***** Page text *****

To call the world of The Daylight Gate bleak would be an understatement. This is a dark, very dark and disturbing book. Finishing it felt like coming up for air after having been under water and deprived of oxygen.

Was there anything to like in this book?  Yes, I liked the story of Alice Nutter, a rich woman who acquired her fortune through the invention of a magenta dye. An independent and strong woman. Beautiful and free. She was convicted together with 12 other women and men. She seems to serve as proof that it wasn’t about witchcraft but that at the core of those trials was hatred. Hatred against poor people and women.

While I see why Jeannette Winterson chose this approach, I’m not sure it had to be this gruesome. A little less show but tell would have been my preference here. If we had read “He was emasculated” would we not have gotten the picture? Did we need to read how it was done in a page long, detailed description? We get a full blow. No room for romantic notions here, fanaticism and ugliness are laid bare.

To be honest, I could have done without reading this. As well written as it was, as much as I was fascinated by the story of Alice Nutter, I cannot understand how a writer can let loose such utter ugliness. If you know and like Jeanette Winterson, just bear in mind, this might be her most disturbing work.

What do you think? How gruesome should a realistic account of torture and pain be?

***** Data supplied *****

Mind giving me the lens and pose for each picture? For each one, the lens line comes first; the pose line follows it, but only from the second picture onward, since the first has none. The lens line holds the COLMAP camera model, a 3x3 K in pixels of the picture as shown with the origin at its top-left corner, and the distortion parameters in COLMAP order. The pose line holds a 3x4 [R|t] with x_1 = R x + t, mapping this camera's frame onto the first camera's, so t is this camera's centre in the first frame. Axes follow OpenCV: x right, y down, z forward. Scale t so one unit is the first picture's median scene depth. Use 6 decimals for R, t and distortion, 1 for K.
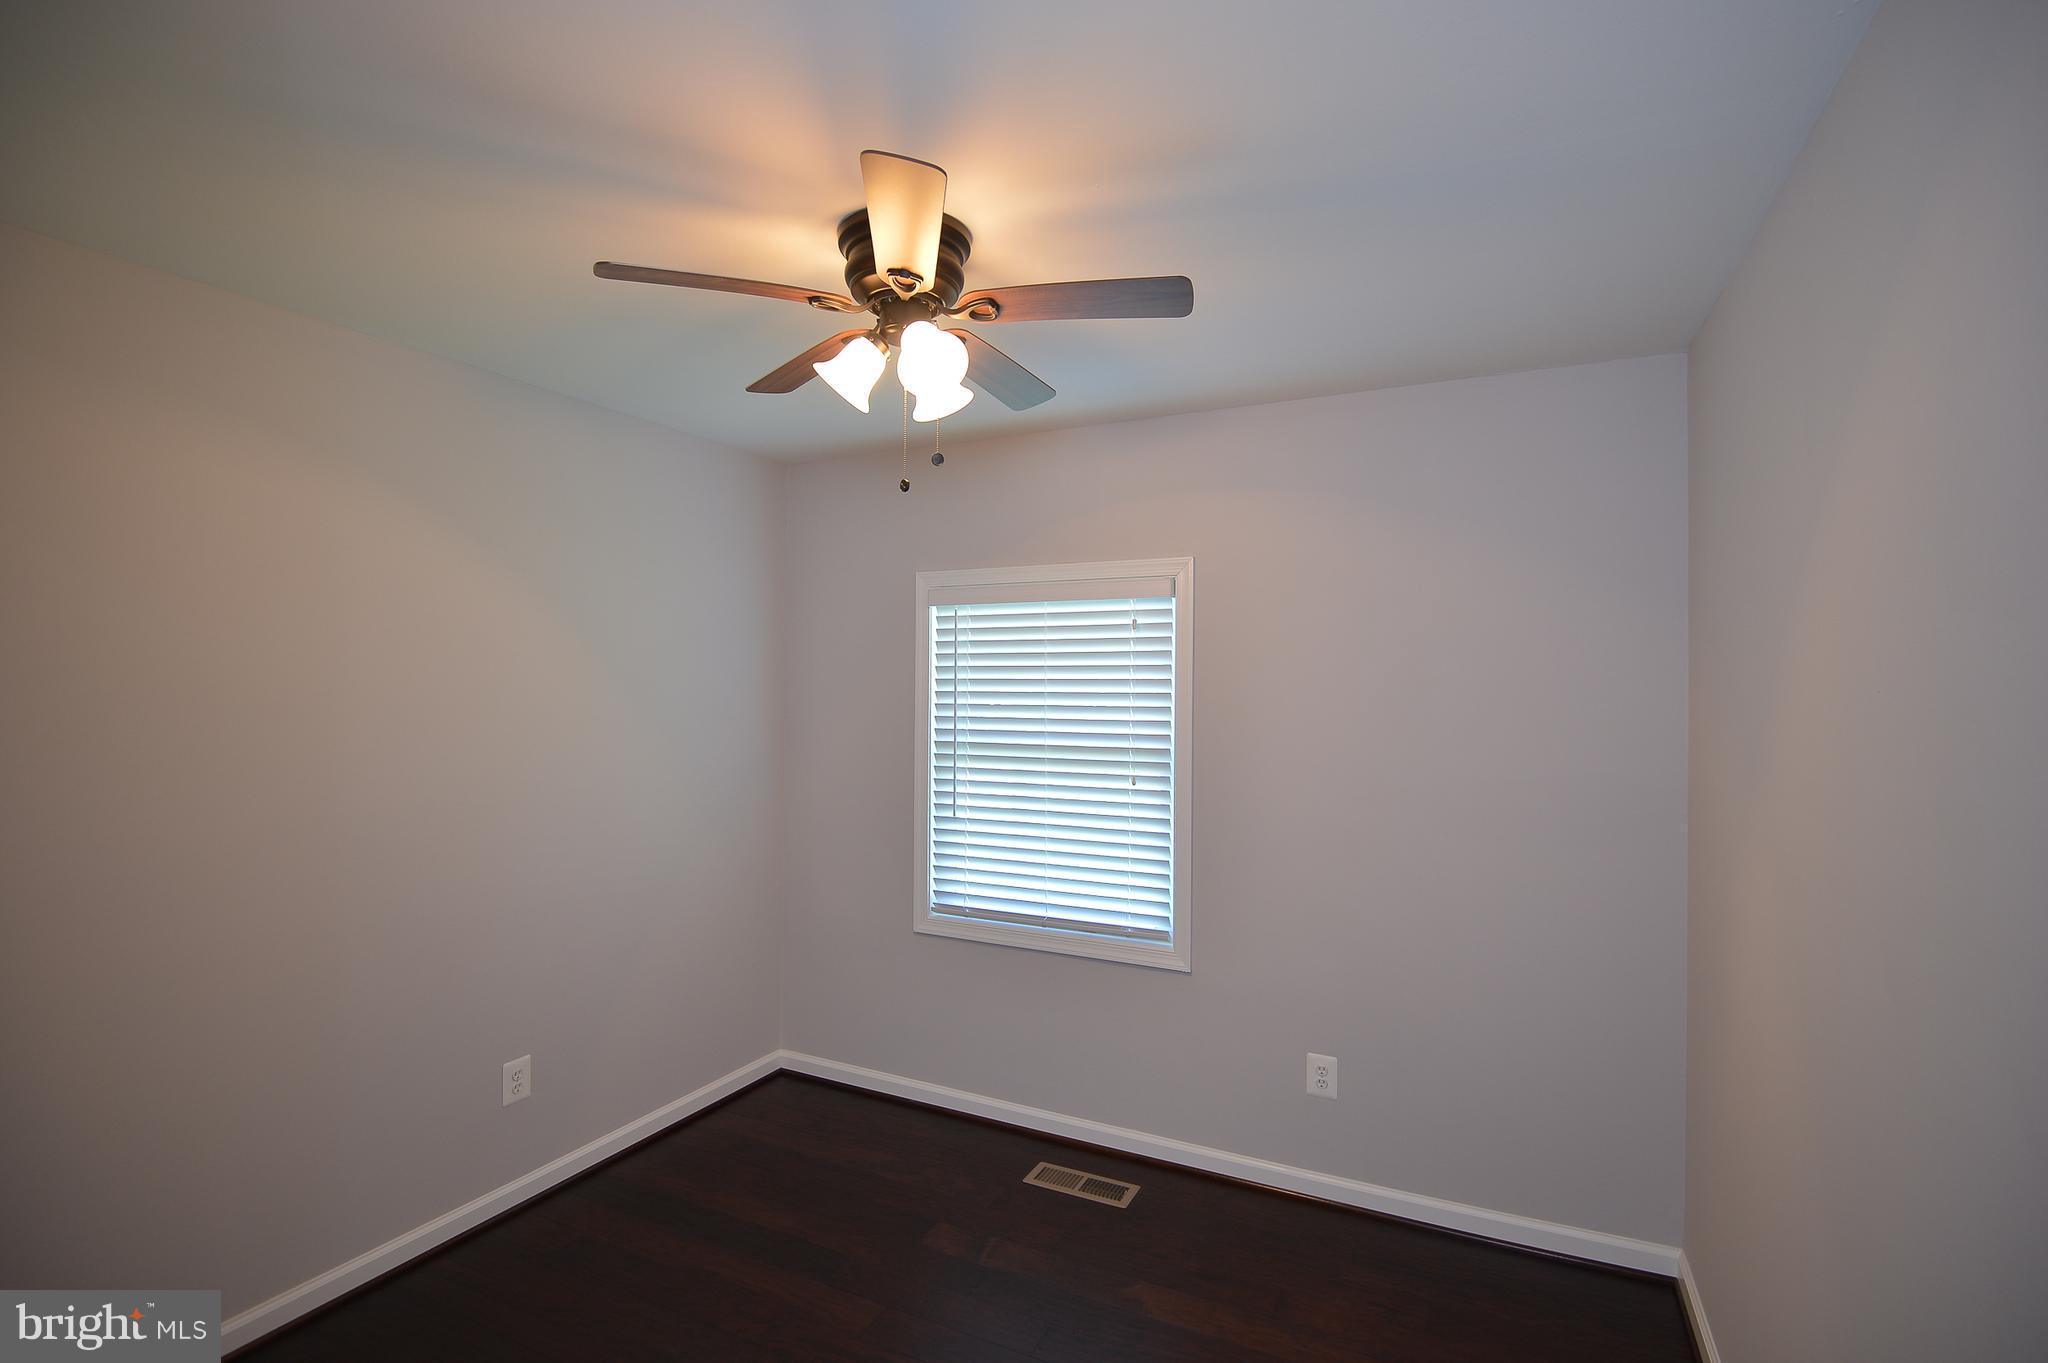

*****
***** Data supplied *****

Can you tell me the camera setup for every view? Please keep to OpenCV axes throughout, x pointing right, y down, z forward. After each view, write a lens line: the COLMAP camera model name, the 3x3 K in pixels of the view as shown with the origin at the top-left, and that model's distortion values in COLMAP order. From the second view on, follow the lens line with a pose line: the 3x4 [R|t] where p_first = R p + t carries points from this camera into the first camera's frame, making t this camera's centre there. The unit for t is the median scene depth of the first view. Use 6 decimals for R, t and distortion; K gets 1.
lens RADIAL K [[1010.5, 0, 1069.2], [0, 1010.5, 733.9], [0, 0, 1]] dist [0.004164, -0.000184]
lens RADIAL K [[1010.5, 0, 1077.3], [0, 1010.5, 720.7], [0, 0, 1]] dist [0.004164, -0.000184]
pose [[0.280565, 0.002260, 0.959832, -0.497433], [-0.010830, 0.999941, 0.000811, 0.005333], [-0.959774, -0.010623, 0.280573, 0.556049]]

*****

▶ **The task**: Can you update the book review from "To call the" to "deprived of oxygen.", putting "grim" in place of "bleak"? These entries come from a separate source.

▶ **Result for this task**:
To call the world of The Daylight Gate grim would be an understatement. This is a dark, very dark and disturbing book. Finishing it felt like coming up for air after having been under water and deprived of oxygen.